Garantire libertà religiosa, diritto umano fondamentale 

Nell’ottavo e ultimo capitolo, il Pontefice si sofferma su “Le religioni al servizio della  fraternità nel mondo” e ribadisce che la violenza non trova base alcuna nelle convinzioni religiose,  bensì nelle loro deformazioni. Atti “esecrabili” come quelli terroristici, dunque, non sono dovuti alla  religione, ma ad interpretazioni errate dei testi religiosi, nonché a politiche di fame, povertà,  ingiustizia, oppressione. Il terrorismo non va sostenuto né con il denaro, né con le armi, né tantomeno  con la copertura mediatica perché è un crimine internazionale contro la sicurezza e la pace mondiale  e come tale va condannato (282-283).
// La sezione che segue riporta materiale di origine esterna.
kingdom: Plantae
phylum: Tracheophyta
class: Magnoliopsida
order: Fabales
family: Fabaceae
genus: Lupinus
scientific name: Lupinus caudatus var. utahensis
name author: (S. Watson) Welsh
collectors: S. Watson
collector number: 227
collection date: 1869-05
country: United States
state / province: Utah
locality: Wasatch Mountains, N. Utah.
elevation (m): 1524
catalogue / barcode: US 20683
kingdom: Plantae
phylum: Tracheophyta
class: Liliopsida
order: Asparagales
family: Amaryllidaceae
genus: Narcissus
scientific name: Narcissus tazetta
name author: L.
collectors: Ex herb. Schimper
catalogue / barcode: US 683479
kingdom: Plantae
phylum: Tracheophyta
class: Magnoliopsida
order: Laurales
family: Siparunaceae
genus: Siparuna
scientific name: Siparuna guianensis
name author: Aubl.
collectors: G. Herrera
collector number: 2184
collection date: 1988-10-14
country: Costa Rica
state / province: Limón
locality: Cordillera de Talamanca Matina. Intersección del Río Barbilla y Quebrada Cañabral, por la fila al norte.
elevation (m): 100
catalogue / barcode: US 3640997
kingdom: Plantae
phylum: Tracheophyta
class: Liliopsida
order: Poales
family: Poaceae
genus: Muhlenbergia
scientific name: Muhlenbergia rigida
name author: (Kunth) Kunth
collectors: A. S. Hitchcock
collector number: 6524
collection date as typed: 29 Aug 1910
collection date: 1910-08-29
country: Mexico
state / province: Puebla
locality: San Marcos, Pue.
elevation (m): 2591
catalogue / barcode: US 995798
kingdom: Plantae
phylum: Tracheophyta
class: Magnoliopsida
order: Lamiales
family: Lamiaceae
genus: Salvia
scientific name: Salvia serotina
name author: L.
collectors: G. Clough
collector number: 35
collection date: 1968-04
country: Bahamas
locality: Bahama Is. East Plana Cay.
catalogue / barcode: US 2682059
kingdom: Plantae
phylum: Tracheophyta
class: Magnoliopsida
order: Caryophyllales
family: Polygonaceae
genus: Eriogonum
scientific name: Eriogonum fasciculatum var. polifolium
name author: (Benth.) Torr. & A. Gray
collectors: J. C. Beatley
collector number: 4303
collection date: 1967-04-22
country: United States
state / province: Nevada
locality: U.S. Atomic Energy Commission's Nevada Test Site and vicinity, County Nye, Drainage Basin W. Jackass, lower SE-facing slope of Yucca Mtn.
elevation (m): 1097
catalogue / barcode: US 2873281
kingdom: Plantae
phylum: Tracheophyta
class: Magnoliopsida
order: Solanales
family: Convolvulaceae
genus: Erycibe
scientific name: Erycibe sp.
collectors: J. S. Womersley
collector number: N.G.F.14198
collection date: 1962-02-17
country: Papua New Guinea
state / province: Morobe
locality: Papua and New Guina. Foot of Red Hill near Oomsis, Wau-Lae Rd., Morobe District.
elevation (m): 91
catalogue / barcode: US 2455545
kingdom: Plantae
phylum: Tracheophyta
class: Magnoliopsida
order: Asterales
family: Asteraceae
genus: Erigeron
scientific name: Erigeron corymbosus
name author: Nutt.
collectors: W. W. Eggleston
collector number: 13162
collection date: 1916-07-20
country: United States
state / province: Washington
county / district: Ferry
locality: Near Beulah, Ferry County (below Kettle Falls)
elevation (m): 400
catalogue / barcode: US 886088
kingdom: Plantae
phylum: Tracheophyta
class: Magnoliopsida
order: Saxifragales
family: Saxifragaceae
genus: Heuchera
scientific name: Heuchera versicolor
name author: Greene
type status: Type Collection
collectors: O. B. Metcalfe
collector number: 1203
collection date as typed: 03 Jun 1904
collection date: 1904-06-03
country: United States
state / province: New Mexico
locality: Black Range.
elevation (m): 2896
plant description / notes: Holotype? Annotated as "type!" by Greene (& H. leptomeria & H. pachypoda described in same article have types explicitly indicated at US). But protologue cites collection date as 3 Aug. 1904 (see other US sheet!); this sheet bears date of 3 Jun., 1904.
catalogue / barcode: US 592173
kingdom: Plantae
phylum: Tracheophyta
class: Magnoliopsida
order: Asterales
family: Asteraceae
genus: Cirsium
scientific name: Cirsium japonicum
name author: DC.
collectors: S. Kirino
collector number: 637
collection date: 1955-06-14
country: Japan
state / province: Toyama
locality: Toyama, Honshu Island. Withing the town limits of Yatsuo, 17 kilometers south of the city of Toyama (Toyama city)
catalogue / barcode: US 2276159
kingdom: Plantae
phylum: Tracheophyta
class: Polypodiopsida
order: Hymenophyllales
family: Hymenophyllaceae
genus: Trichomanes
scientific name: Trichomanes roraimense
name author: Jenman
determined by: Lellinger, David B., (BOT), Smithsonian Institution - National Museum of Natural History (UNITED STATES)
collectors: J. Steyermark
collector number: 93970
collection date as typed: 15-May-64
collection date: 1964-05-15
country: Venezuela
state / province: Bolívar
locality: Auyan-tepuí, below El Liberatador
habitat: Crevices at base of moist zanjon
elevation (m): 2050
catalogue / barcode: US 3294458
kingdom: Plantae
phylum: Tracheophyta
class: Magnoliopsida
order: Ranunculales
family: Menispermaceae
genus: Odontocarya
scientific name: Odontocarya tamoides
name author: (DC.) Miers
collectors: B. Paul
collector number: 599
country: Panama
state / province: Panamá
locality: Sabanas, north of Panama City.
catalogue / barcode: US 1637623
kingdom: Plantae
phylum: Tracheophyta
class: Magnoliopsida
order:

Al contempo, il Papa sottolinea che un cammino di pace tra le  religioni è possibile e che è, dunque, necessario garantire la libertà religiosa, diritto umano  fondamentale per tutti i credenti (279). Una riflessione, in particolare, l’Enciclica la fa sul ruolo della  Chiesa: essa non relega la propria missione nel privato – afferma – non sta ai margini della società e,  pur non facendo politica, tuttavia non rinuncia alla dimensione politica dell’esistenza. L’attenzione  al bene comune e la preoccupazione allo sviluppo umano integrale, infatti, riguardano l’umanità e  tutto ciò che è umano riguarda la Chiesa, secondo i principî evangelici (276-278). Infine, richiamando  i leader religiosi al loro ruolo di “mediatori autentici” che si spendono per costruire la pace, Francesco  cita il “Documento sulla fratellanza umana per la pace mondiale e la convivenza”, da lui stesso  firmato il 4 febbraio 2019 ad Abu Dhabi, insieme al Grande Imam di Al-Azhar, Ahmad Al-Tayyib:  da tale pietra miliare del dialogo interreligioso, il Pontefice riprende l’appello affinché, in nome della  fratellanza umana, si adotti il dialogo come via, la collaborazione comune come condotta e la  conoscenza reciproca come metodo e criterio (285).  

Il Beato Charles de Foucauld, “il fratello universale”  

L’Enciclica si conclude con il ricordo di Martin Luther King, Desmond Tutu, il Mahatma  Gandhi e soprattutto il Beato Charles de Foucauld, un modello per tutti di cosa significhi identificarsi  con gli ultimi per divenire “il fratello universale” (286-287). Le ultime righe del documento sono  affidate a due preghiere: una “al Creatore” e l’altra “cristiana ecumenica”, affinché nel cuore degli  uomini alberghi “uno spirito di fratelli”.